WORK INSTRUCTION: The data below should be restated word for word, pictures omitted.

Image and design file data:

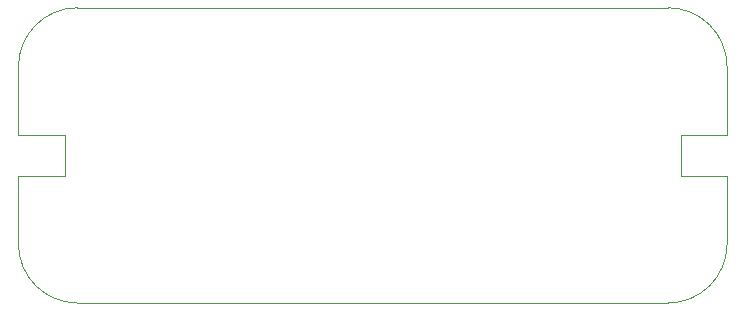
<source format=gko>
G04*
G04 #@! TF.GenerationSoftware,Altium Limited,Altium Designer,21.4.1 (30)*
G04*
G04 Layer_Color=16711935*
%FSLAX25Y25*%
%MOIN*%
G70*
G04*
G04 #@! TF.SameCoordinates,DE3D3837-1171-46BA-834C-E1CE419D22AE*
G04*
G04*
G04 #@! TF.FilePolarity,Positive*
G04*
G01*
G75*
%ADD20C,0.00402*%
%ADD21C,0.00394*%
D20*
X0Y19685D02*
G03*
X19685Y0I19685J0D01*
G01*
X216535D02*
G03*
X236221Y19685I0J19685D01*
G01*
Y78740D02*
G03*
X216535Y98425I-19685J0D01*
G01*
X19685D02*
G03*
X0Y78740I0J-19685D01*
G01*
Y56063D02*
Y78740D01*
X19685Y-0D02*
X216535Y-0D01*
X236221Y19685D02*
Y42362D01*
X19685Y98425D02*
X216535D01*
D21*
X-20Y42362D02*
X0Y19685D01*
X236221Y78740D02*
X236240Y56063D01*
X-20Y42362D02*
X15374D01*
X-20Y56063D02*
X15374D01*
Y42362D02*
Y56063D01*
X220847Y42362D02*
Y56063D01*
Y42362D02*
X236240D01*
X220847Y56063D02*
X236240D01*
M02*

</source>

FINAL ANSWER:
<source format=gko>
G04*
G04 #@! TF.GenerationSoftware,Altium Limited,Altium Designer,21.4.1 (30)*
G04*
G04 Layer_Color=16711935*
%FSLAX25Y25*%
%MOIN*%
G70*
G04*
G04 #@! TF.SameCoordinates,DE3D3837-1171-46BA-834C-E1CE419D22AE*
G04*
G04*
G04 #@! TF.FilePolarity,Positive*
G04*
G01*
G75*
%ADD20C,0.00402*%
%ADD21C,0.00394*%
D20*
X0Y19685D02*
G03*
X19685Y0I19685J0D01*
G01*
X216535D02*
G03*
X236221Y19685I0J19685D01*
G01*
Y78740D02*
G03*
X216535Y98425I-19685J0D01*
G01*
X19685D02*
G03*
X0Y78740I0J-19685D01*
G01*
Y56063D02*
Y78740D01*
X19685Y-0D02*
X216535Y-0D01*
X236221Y19685D02*
Y42362D01*
X19685Y98425D02*
X216535D01*
D21*
X-20Y42362D02*
X0Y19685D01*
X236221Y78740D02*
X236240Y56063D01*
X-20Y42362D02*
X15374D01*
X-20Y56063D02*
X15374D01*
Y42362D02*
Y56063D01*
X220847Y42362D02*
Y56063D01*
Y42362D02*
X236240D01*
X220847Y56063D02*
X236240D01*
M02*

</source>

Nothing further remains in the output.